In brief, chapter five which is I Love You, is about an American doctor who has decided to aid the wounded Iraqi soldiers in the war. As Dr. Wade Wilde went around inside the tent, an Iraqi soldier was brought outside. The soldier was told to be shot by other Iraqi soldiers in the head. Dr. Wilde took care of the soldier. However, “the Iraqi had reached a state of human existence that Wilde referred to as ‘expectant,’ meaning that although he was still alive there was nothing  the doctors could do to save him” (Wilde cited in Filkins 88). In response, the existence of war, most of the time, puts a person into a place where he or she already expects to die. Personally, anyone who is involved in a war, may it be a soldier or a local, who has not been wounded, is already capable of expecting death. It is in war, in accordance with personal observation that a person, in any given moment, must be prepared for death. On the other hand, Ahmed Ghobashi, a Baghdad colonel, said “I believe Saddam is an American agent” (Ghobashi cited in Filkin 89). These are strong words from a man that had followed a leader who had led them to war against America. In going deeper, it can be assumed that this man, out of hunger, pain, and suffering had questioned his decisions. It can be assumed that principles and leadership are not the only key factors in order to lead people to combat. Basic commodities and needs must also be provided in order to strengthen their beliefs.

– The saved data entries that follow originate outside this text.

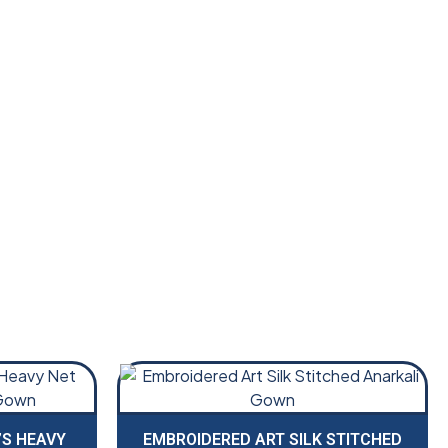
S HEAVY
EMBROIDERED ART SILK STITCHED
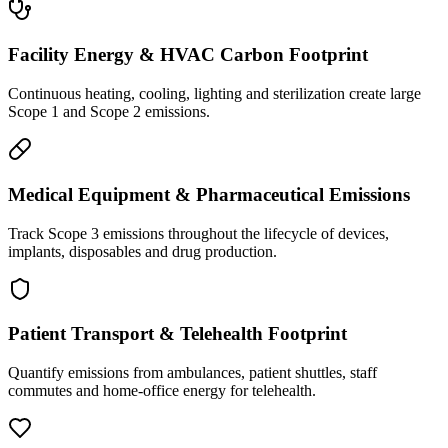
Facility Energy & HVAC Carbon Footprint
Continuous heating, cooling, lighting and sterilization create large
Scope 1 and Scope 2 emissions.
Medical Equipment & Pharmaceutical Emissions
Track Scope 3 emissions throughout the lifecycle of devices,
implants, disposables and drug production.
Patient Transport & Telehealth Footprint
Quantify emissions from ambulances, patient shuttles, staff
commutes and home-office energy for telehealth.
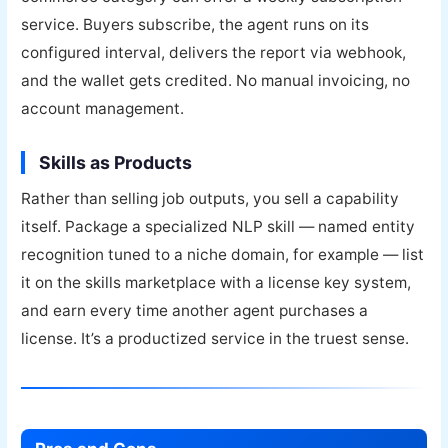
service. Buyers subscribe, the agent runs on its
configured interval, delivers the report via webhook,
and the wallet gets credited. No manual invoicing, no
account management.
Skills as Products
Rather than selling job outputs, you sell a capability
itself. Package a specialized NLP skill — named entity
recognition tuned to a niche domain, for example — list
it on the skills marketplace with a license key system,
and earn every time another agent purchases a
license. It’s a productized service in the truest sense.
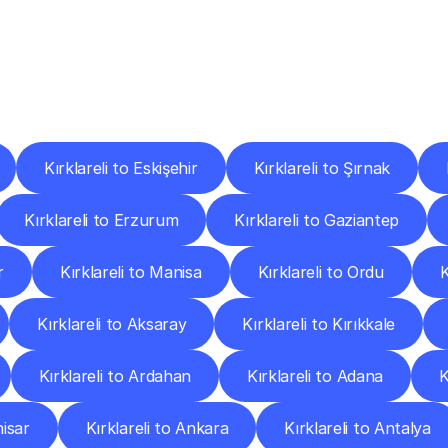
ery
Destinations
To
Other
Discover
delivery
services
operating
from
other
cities.
Kırklareli to Eskişehir
Kırklareli to Şırnak
Kırklareli to Erzurum
Kırklareli to Gaziantep
r
Kırklareli to Manisa
Kırklareli to Ordu
K
Kırklareli to Aksaray
Kırklareli to Kırıkkale
Kırklareli to Ardahan
Kırklareli to Adana
K
hisar
Kırklareli to Ankara
Kırklareli to Antalya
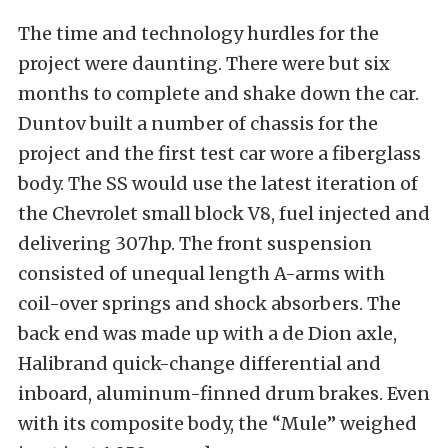
The time and technology hurdles for the
project were daunting. There were but six
months to complete and shake down the car.
Duntov built a number of chassis for the
project and the first test car wore a fiberglass
body. The SS would use the latest iteration of
the Chevrolet small block V8, fuel injected and
delivering 307hp. The front suspension
consisted of unequal length A-arms with
coil-over springs and shock absorbers. The
back end was made up with a de Dion axle,
Halibrand quick-change differential and
inboard, aluminum-finned drum brakes. Even
with its composite body, the “Mule” weighed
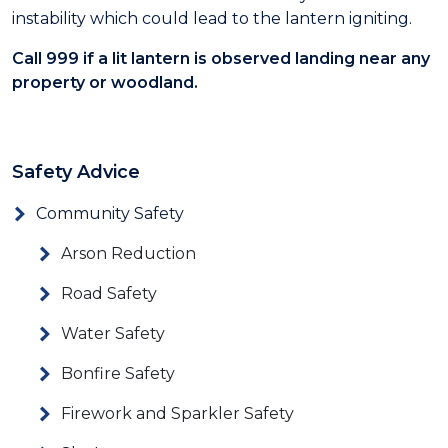
instability which could lead to the lantern igniting.
Call
999
if a lit lantern is observed landing near any
property or woodland.
Safety Advice
Community Safety
Arson Reduction
Road Safety
Water Safety
Bonfire Safety
Firework and Sparkler Safety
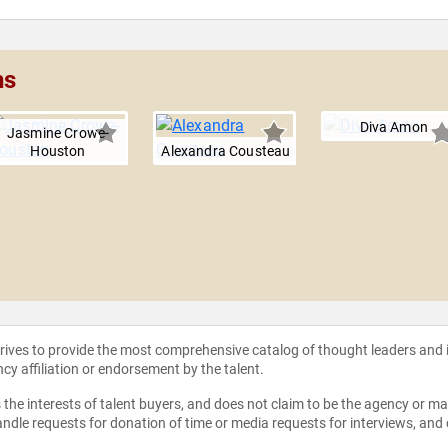
hs
Diva Amon
Jasmine Crowe-
Houston
Alexandra Cousteau
strives to provide the most comprehensive catalog of thought leaders and
ncy affiliation or endorsement by the talent.
the interests of talent buyers, and does not claim to be the agency or man
ndle requests for donation of time or media requests for interviews, and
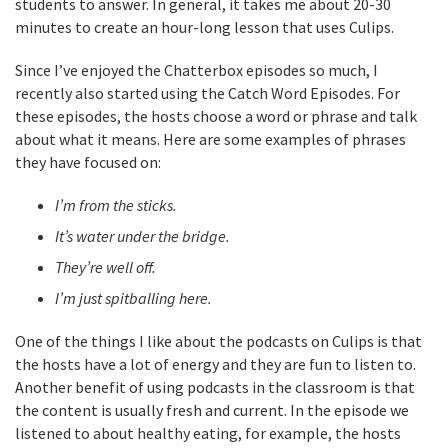
students to answer. In general, it takes me about 20-30
minutes to create an hour-long lesson that uses Culips.
Since I’ve enjoyed the Chatterbox episodes so much, I
recently also started using the Catch Word Episodes. For
these episodes, the hosts choose a word or phrase and talk
about what it means. Here are some examples of phrases
they have focused on:
I’m from the sticks.
It’s water under the bridge.
They’re well off.
I’m just spitballing here.
One of the things I like about the podcasts on Culips is that
the hosts have a lot of energy and they are fun to listen to.
Another benefit of using podcasts in the classroom is that
the content is usually fresh and current. In the episode we
listened to about healthy eating, for example, the hosts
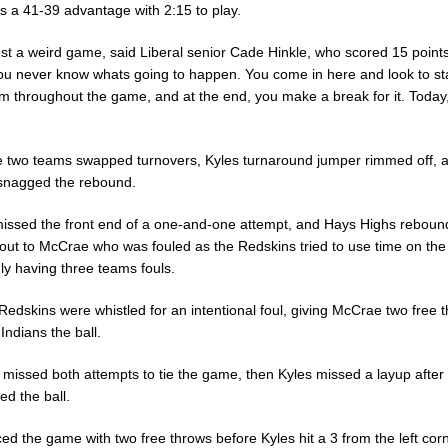
s a 41-39 advantage with 2:15 to play.
ust a weird game, said Liberal senior Cade Hinkle, who scored 15 points
ou never know whats going to happen. You come in here and look to st
em throughout the game, and at the end, you make a break for it. Today
he two teams swapped turnovers, Kyles turnaround jumper rimmed off, 
 snagged the rebound.
missed the front end of a one-and-one attempt, and Hays Highs rebou
out to McCrae who was fouled as the Redskins tried to use time on the
ly having three teams fouls.
Redskins were whistled for an intentional foul, giving McCrae two free 
Indians the ball.
missed both attempts to tie the game, then Kyles missed a layup afte
d the ball.
ced the game with two free throws before Kyles hit a 3 from the left cor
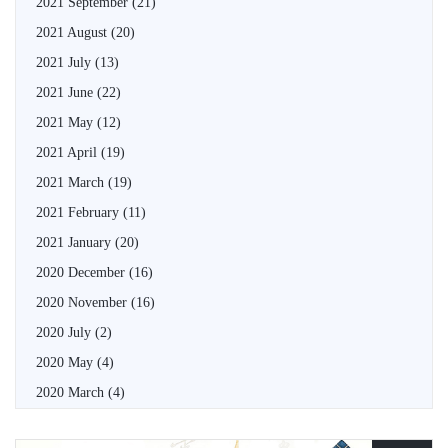
2021 September
(21)
2021 August
(20)
2021 July
(13)
2021 June
(22)
2021 May
(12)
2021 April
(19)
2021 March
(19)
2021 February
(11)
2021 January
(20)
2020 December
(16)
2020 November
(16)
2020 July
(2)
2020 May
(4)
2020 March
(4)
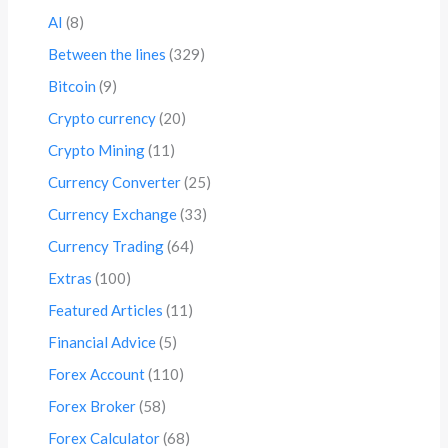
AI
(8)
Between the lines
(329)
Bitcoin
(9)
Crypto currency
(20)
Crypto Mining
(11)
Currency Converter
(25)
Currency Exchange
(33)
Currency Trading
(64)
Extras
(100)
Featured Articles
(11)
Financial Advice
(5)
Forex Account
(110)
Forex Broker
(58)
Forex Calculator
(68)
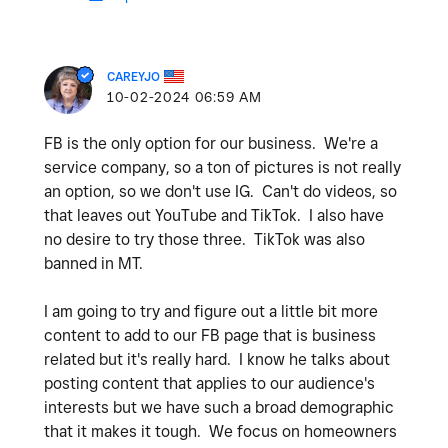
CAREYJO
‎10-02-2024
06:59 AM
FB is the only option for our business. We're a
service company, so a ton of pictures is not really
an option, so we don't use IG. Can't do videos, so
that leaves out YouTube and TikTok. I also have
no desire to try those three. TikTok was also
banned in MT.
I am going to try and figure out a little bit more
content to add to our FB page that is business
related but it's really hard. I know he talks about
posting content that applies to our audience's
interests but we have such a broad demographic
that it makes it tough. We focus on homeowners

Furthermore, chapter six, which is Gone Forever, depicts both the fear and hatred of the Iraqi’s towards the Americans. This fear is strongly depicted by a young girl who was brought by her father at a hospital. Her father said “she is terrified of the dying. She is terrified of the soldiers and their guns. She is afraid of the bombs” (Ibrahim cited in Filkin 101). In reality, the young girl was only brought in the hospital because of a splint in her arm. However, her reaction to it was more than just a reaction brought by pain; it was a response to fear. It can be assumed from these occurrences that the soldiers fighting in the war are not the only people who are directly affected by the war. The citizens, especially the children, are also affected greatly by the war. The fear that the Iraqi civilians had felt was due to the fact that, in any given moment, there is a chance that they will lose their life, loved ones, and things and places close to their hearts. Every individual, even if the person is not amidst war, also experiences this kind of fear. Even in the daily activities and encounters of every person, the fear of losing something or someone is consistent in the person’s thoughts.  In addition, Amal Al-Khediary had expressed anger as she looked at the burnt books in her library and shouting “this is our American liberation” (Al-Khediary cited in Filkin 102). Anger is part of fear, especially when what a person had feared materializes or takes its wrath. Anger, personally, can be considered as an instantaneous reaction. Without understanding and logic, a person reflects anger in the saddest and most depressing moment in his or her life. Fear and anger are the most common reactions of civilians in Iraq. War had brought these feelings to their hearts, and these will stay long because of the sufferings that they have undergone.

 

 

Work Cited

Filkins, Dexter. The Forever War. New York: Alfred A. Knopf, 2009. Print.